The campaign, which has become nearly ubiquitous in post-9/11 America, was thought up the day after the attacks, according to The New York Times. By 2003, the phrase was everywhere and it’s been trademarked by the transportation authority.
It’s been more than 15 years since the 9/11 attacks but the phrase is still widely used. According to the Department of Homeland Security, the purpose of the campaign is to “engage the public in protecting our homeland through awareness-building, partnerships, and other outreach.”
But in reality, the slogan has nearly the opposite effect. It has made the public increasingly paranoid and encourages people to engage in racial profiling to look for so-called “suspicious” behavior. It’s this exact attitude that led to an anonymous call to notifying officials of a 14-year-old boy Ahmed Mohamed and clock he had made, which was merely a science project. He was given the moniker of “Clock Boy” and even received a shout-out from president Obama. The attitude inspired by “See Something Say Something” had made someone so crazy that they were willing to report a child.

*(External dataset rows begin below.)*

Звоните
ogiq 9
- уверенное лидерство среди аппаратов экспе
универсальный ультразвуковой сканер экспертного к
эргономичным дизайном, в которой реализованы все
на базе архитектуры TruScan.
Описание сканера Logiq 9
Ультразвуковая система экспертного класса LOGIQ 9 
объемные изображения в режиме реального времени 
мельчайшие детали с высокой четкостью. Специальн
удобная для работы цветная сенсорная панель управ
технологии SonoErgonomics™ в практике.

It’s this same attitude that was hilariously mocked in 30 Rock’s episode “Somebody to love,” which aired in 2007. In the episode, Liz Lemon becomes increasingly suspicious of her middle eastern neighbor. After seeing “See Something Say Something” ads in the city, she decides to call Homeland Security on him and they proceed to torture him. It turns out he was not a terrorist, of course, and was merely taping an audience for The Amazing Race.
The episode is a joke of course, but it draws on some very real truths. “See Something Say Something” makes it seem like it’s the “American thing to do” to report on your neighbors. And while they never out rightly say to target Muslim Americans, that’s clearly the underlying message.
Yes, we all know we’re living in a post-9/11 world. But we don’t need an omnipresent campaign to remind us of that. In a time when xenophobia is being lauded by our president and anti-Muslim rhetoric is reaching an all-time high, it’s time that we rethink what we’re doing to encourage that.